■ Excerto do texto ■

= = =

Este discurso de Colin Powell numa Conferência Nacional de Política Externa para líderes de organizações não governamentais (ONG) tornou-se um exemplo muito citado da crescente preocupação de muita gente da comunidade internacional do desenvolvimento acerca da cada vez maior militarização do sector. Quer dizer, as agendas das organizações humanitárias e do desenvolvimento estão a ser apoderadas pelos poderosos interesses militares do ocidente.
O ambiente pós-11 de Setembro levou os Estados Unidos da América (EUA) e outras potências ocidentais a darem prioridade à preocupação com o ‘terrorismo’ e a integrar todos os outros aspectos da política governamental sob o chapéu deste objectivo. Em Junho de 2008, a USAID [United States Agency for International Development] publicitou a sua nova ‘política de cooperação civil-militar’, explicando a sua abordagem “3Ds”, que incorpora a defesa, a diplomacia e o desenvolvimento, assumindo o desenvolvimento como um “elemento-chave de qualquer esforço governamental contra-terrorista e contra-insurreccional”. Vários governos ocidentais (p. ex. Austrália, Canadá, Rússia) seguem agora explicitamente esta abordagem dos 3Ds. Enquanto que, para alguns, o renovado compromisso dos governos ocidentais com a importância do desenvolvimento pode ser bem-vinda, para a comunidade do desenvolvimento, esta ‘perspectiva governamental’ traz consigo o perigo de ser hegemonizada pela ainda mais poderosa ala da segurança dos governos nacionais.

= = =

■ A sua tarefa ■
Pode reproduzir sem alterações o trecho do excerto sobre a militarização do desenvolvimento, começando nas palavras que contêm "Este discurso de" e parando logo depois de "militares do ocidente."? A listagem que vem a seguir é material à parte, sem ligação ao excerto.

■ Informação fornecida ■
= = =

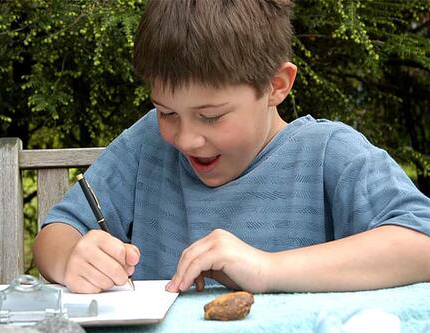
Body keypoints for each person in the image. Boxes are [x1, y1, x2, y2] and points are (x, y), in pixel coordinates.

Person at [32, 0, 430, 294]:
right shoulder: (146, 145)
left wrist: (267, 269)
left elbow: (421, 243)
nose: (185, 138)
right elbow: (57, 233)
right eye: (167, 112)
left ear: (276, 86)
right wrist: (72, 260)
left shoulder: (327, 152)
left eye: (211, 116)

= = =

■ Resposta à tarefa ■
Este discurso de Colin Powell numa Conferência Nacional de Política Externa para líderes de organizações não governamentais (ONG) tornou-se um exemplo muito citado da crescente preocupação de muita gente da comunidade internacional do desenvolvimento acerca da cada vez maior militarização do sector. Quer dizer, as agendas das organizações humanitárias e do desenvolvimento estão a ser apoderadas pelos poderosos interesses militares do ocidente.